Exercise data:
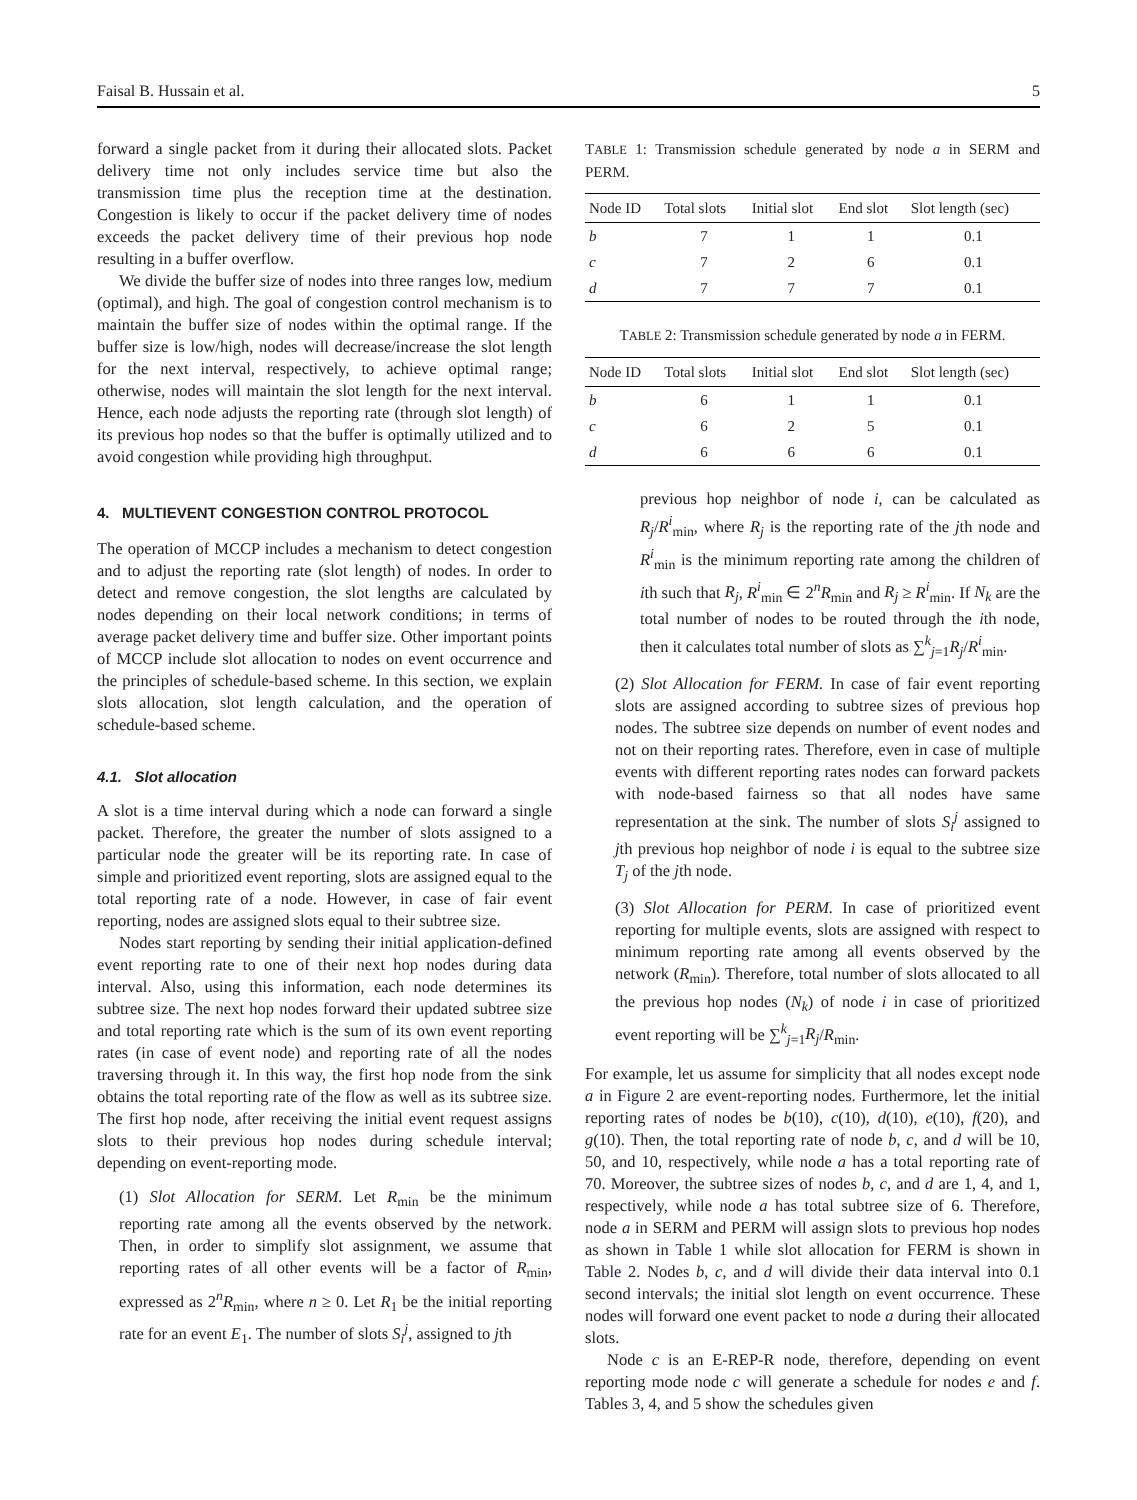Faisal B. Hussain et al. 5
forward a single packet from it during their allocated slots. Packet delivery time not only includes service time but also the transmission time plus the reception time at the destination. Congestion is likely to occur if the packet delivery time of nodes exceeds the packet delivery time of their previous hop node resulting in a buffer overflow.
We divide the buffer size of nodes into three ranges low, medium (optimal), and high. The goal of congestion control mechanism is to maintain the buffer size of nodes within the optimal range. If the buffer size is low/high, nodes will decrease/increase the slot length for the next interval, respectively, to achieve optimal range; otherwise, nodes will maintain the slot length for the next interval. Hence, each node adjusts the reporting rate (through slot length) of its previous hop nodes so that the buffer is optimally utilized and to avoid congestion while providing high throughput.
4. MULTIEVENT CONGESTION CONTROL PROTOCOL
The operation of MCCP includes a mechanism to detect congestion and to adjust the reporting rate (slot length) of nodes. In order to detect and remove congestion, the slot lengths are calculated by nodes depending on their local network conditions; in terms of average packet delivery time and buffer size. Other important points of MCCP include slot allocation to nodes on event occurrence and the principles of schedule-based scheme. In this section, we explain slots allocation, slot length calculation, and the operation of schedule-based scheme.
4.1. Slot allocation
A slot is a time interval during which a node can forward a single packet. Therefore, the greater the number of slots assigned to a particular node the greater will be its reporting rate. In case of simple and prioritized event reporting, slots are assigned equal to the total reporting rate of a node. However, in case of fair event reporting, nodes are assigned slots equal to their subtree size.
Nodes start reporting by sending their initial application-defined event reporting rate to one of their next hop nodes during data interval. Also, using this information, each node determines its subtree size. The next hop nodes forward their updated subtree size and total reporting rate which is the sum of its own event reporting rates (in case of event node) and reporting rate of all the nodes traversing through it. In this way, the first hop node from the sink obtains the total reporting rate of the flow as well as its subtree size. The first hop node, after receiving the initial event request assigns slots to their previous hop nodes during schedule interval; depending on event-reporting mode.
(1) Slot Allocation for SERM. Let R<sub>min</sub> be the minimum reporting rate among all the events observed by the network. Then, in order to simplify slot assignment, we assume that reporting rates of all other events will be a factor of R<sub>min</sub>, expressed as 2<sup>n</sup>R<sub>min</sub>, where n ≥ 0. Let R<sub>1</sub> be the initial reporting rate for an event E<sub>1</sub>. The number of slots S<sub>i</sub><sup>j</sup>, assigned to jth
TABLE 1: Transmission schedule generated by node a in SERM and PERM.
| Node ID | Total slots | Initial slot | End slot | Slot length (sec) |
| --- | --- | --- | --- | --- |
| b | 7 | 1 | 1 | 0.1 |
| c | 7 | 2 | 6 | 0.1 |
| d | 7 | 7 | 7 | 0.1 |
TABLE 2: Transmission schedule generated by node a in FERM.
| Node ID | Total slots | Initial slot | End slot | Slot length (sec) |
| --- | --- | --- | --- | --- |
| b | 6 | 1 | 1 | 0.1 |
| c | 6 | 2 | 5 | 0.1 |
| d | 6 | 6 | 6 | 0.1 |
previous hop neighbor of node i, can be calculated as R<sub>j</sub>/R<sup>i</sup><sub>min</sub>, where R<sub>j</sub> is the reporting rate of the jth node and R<sup>i</sup><sub>min</sub> is the minimum reporting rate among the children of ith such that R<sub>j</sub>, R<sup>i</sup><sub>min</sub> ∈ 2<sup>n</sup>R<sub>min</sub> and R<sub>j</sub> ≥ R<sup>i</sup><sub>min</sub>. If N<sub>k</sub> are the total number of nodes to be routed through the ith node, then it calculates total number of slots as ∑<sup>k</sup><sub>j=1</sub>R<sub>j</sub>/R<sup>i</sup><sub>min</sub>.
(2) Slot Allocation for FERM. In case of fair event reporting slots are assigned according to subtree sizes of previous hop nodes. The subtree size depends on number of event nodes and not on their reporting rates. Therefore, even in case of multiple events with different reporting rates nodes can forward packets with node-based fairness so that all nodes have same representation at the sink. The number of slots S<sub>i</sub><sup>j</sup> assigned to jth previous hop neighbor of node i is equal to the subtree size T<sub>j</sub> of the jth node.
(3) Slot Allocation for PERM. In case of prioritized event reporting for multiple events, slots are assigned with respect to minimum reporting rate among all events observed by the network (R<sub>min</sub>). Therefore, total number of slots allocated to all the previous hop nodes (N<sub>k</sub>) of node i in case of prioritized event reporting will be ∑<sup>k</sup><sub>j=1</sub>R<sub>j</sub>/R<sub>min</sub>.
For example, let us assume for simplicity that all nodes except node a in Figure 2 are event-reporting nodes. Furthermore, let the initial reporting rates of nodes be b(10), c(10), d(10), e(10), f(20), and g(10). Then, the total reporting rate of node b, c, and d will be 10, 50, and 10, respectively, while node a has a total reporting rate of 70. Moreover, the subtree sizes of nodes b, c, and d are 1, 4, and 1, respectively, while node a has total subtree size of 6. Therefore, node a in SERM and PERM will assign slots to previous hop nodes as shown in Table 1 while slot allocation for FERM is shown in Table 2. Nodes b, c, and d will divide their data interval into 0.1 second intervals; the initial slot length on event occurrence. These nodes will forward one event packet to node a during their allocated slots.
Node c is an E-REP-R node, therefore, depending on event reporting mode node c will generate a schedule for nodes e and f. Tables 3, 4, and 5 show the schedules given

Task statement: All that is needed is the exact run of lines above from the line containing "TABLE 1: Transmission" through the line containing "6 | 6 | 6 | 0.1 |", both of them included.

Written solution:
TABLE 1: Transmission schedule generated by node a in SERM and PERM.
| Node ID | Total slots | Initial slot | End slot | Slot length (sec) |
| --- | --- | --- | --- | --- |
| b | 7 | 1 | 1 | 0.1 |
| c | 7 | 2 | 6 | 0.1 |
| d | 7 | 7 | 7 | 0.1 |
TABLE 2: Transmission schedule generated by node a in FERM.
| Node ID | Total slots | Initial slot | End slot | Slot length (sec) |
| --- | --- | --- | --- | --- |
| b | 6 | 1 | 1 | 0.1 |
| c | 6 | 2 | 5 | 0.1 |
| d | 6 | 6 | 6 | 0.1 |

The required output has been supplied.